▶ DOCUMENT SEGMENT

But once the decision was made, the government apparently never reconsidered it. "We have not seen a discussion, in either the political or the military echelons, of the issue of stopping the military operation after the (United Nations) Security Council resolution was adopted," the report said.

The Israeli government created the commission, under heavy public pressure, to investigate the failures of a war that resulted in what was widely perceived as an Israeli defeat.

Last summer the Winograd commission issued an interim report that harshly criticized the prime minister, defense minister and chief of staff for hasty, ill-informed decisions. Since then, both the defense minister and chief of staff have resigned, leaving Olmert as the only one of the war's architects still in office. Following the interim report, opposition leaders, joined by groups of reservists and bereaved families, called on Olmert to resign.

Of equal concern to Olmert is a promise made by current Defense Minister Ehud Barak, leader of the Labor Party, to work for new elections after the publication of the final Winograd report.

As Olmert's largest coalition partner, if the Labor Party leaves, the government may well collapse. Barak, however, seems reluctant to leave the government as public opinion polls found the Labor Party doing poorly in elections and the right-wing opposition Likud party under the leadership of Benjamin Netanyahu surging.

The fact that the committee focused on military failures also may have provided Barak with enough cover to stay in the government, according to Dr. Raanan Keinan-Sulitzeanu of Hebrew University.

The last three days of the war have been widely regarded as the most controversial. It was during that time that Israel launched a large-scale ground operation against Hezbollah fighters even as the U.N. Security Council was drawing up a cease-fire proposal. The assault cost the lives of 33 Israeli soldiers, and some considered it to have been unnecessary. Olmert, however, has argued that without that assault, the U.N. cease-fire proposal would have been much less favorable to Israel.

▶ DATA EXCERPTS
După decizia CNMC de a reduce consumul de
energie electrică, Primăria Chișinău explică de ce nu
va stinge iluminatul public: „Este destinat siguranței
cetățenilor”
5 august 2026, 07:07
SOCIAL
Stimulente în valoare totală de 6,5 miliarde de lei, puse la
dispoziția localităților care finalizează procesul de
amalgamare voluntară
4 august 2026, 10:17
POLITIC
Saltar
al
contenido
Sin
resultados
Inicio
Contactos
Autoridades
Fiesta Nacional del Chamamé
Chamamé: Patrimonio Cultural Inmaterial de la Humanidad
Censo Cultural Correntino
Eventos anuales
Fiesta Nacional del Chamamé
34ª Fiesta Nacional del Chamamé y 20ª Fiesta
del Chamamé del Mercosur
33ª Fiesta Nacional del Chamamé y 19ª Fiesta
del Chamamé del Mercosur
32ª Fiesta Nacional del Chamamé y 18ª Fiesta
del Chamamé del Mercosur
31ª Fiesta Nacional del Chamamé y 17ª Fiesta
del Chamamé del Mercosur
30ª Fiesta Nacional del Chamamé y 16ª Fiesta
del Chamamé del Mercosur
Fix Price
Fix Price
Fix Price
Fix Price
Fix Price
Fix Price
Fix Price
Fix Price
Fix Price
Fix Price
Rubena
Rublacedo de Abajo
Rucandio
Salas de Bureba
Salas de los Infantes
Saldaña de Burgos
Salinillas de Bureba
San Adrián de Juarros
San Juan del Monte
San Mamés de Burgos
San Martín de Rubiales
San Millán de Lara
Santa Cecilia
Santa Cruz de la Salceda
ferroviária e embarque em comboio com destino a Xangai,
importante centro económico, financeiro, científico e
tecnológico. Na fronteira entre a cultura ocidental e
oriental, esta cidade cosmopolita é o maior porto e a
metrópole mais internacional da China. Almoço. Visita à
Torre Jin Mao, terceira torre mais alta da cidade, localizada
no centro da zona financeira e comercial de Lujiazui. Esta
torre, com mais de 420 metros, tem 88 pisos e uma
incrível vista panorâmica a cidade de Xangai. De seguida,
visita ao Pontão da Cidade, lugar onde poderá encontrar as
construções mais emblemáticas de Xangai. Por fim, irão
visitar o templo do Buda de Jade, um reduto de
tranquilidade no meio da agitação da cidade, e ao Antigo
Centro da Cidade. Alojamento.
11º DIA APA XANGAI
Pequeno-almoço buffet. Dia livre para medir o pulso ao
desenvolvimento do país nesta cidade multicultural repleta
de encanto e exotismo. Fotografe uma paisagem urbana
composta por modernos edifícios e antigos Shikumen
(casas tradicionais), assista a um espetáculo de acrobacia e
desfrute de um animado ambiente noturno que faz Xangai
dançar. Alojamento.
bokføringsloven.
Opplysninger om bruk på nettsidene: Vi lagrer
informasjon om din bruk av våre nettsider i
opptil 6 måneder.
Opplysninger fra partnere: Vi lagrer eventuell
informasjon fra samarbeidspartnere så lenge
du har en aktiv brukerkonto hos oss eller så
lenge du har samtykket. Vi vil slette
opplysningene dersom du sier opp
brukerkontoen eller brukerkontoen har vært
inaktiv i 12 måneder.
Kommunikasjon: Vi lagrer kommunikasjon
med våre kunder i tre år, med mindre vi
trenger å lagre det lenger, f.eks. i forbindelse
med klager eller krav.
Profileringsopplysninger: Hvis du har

▶ WHAT YOU NEED TO DO
Retype the passage on the Winograd report from "As Olmert's largest" to "Benjamin Netanyahu surging.", keeping every word as it appears in the text.

▶ ANSWER BOX
As Olmert's largest coalition partner, if the Labor Party leaves, the government may well collapse. Barak, however, seems reluctant to leave the government as public opinion polls found the Labor Party doing poorly in elections and the right-wing opposition Likud party under the leadership of Benjamin Netanyahu surging.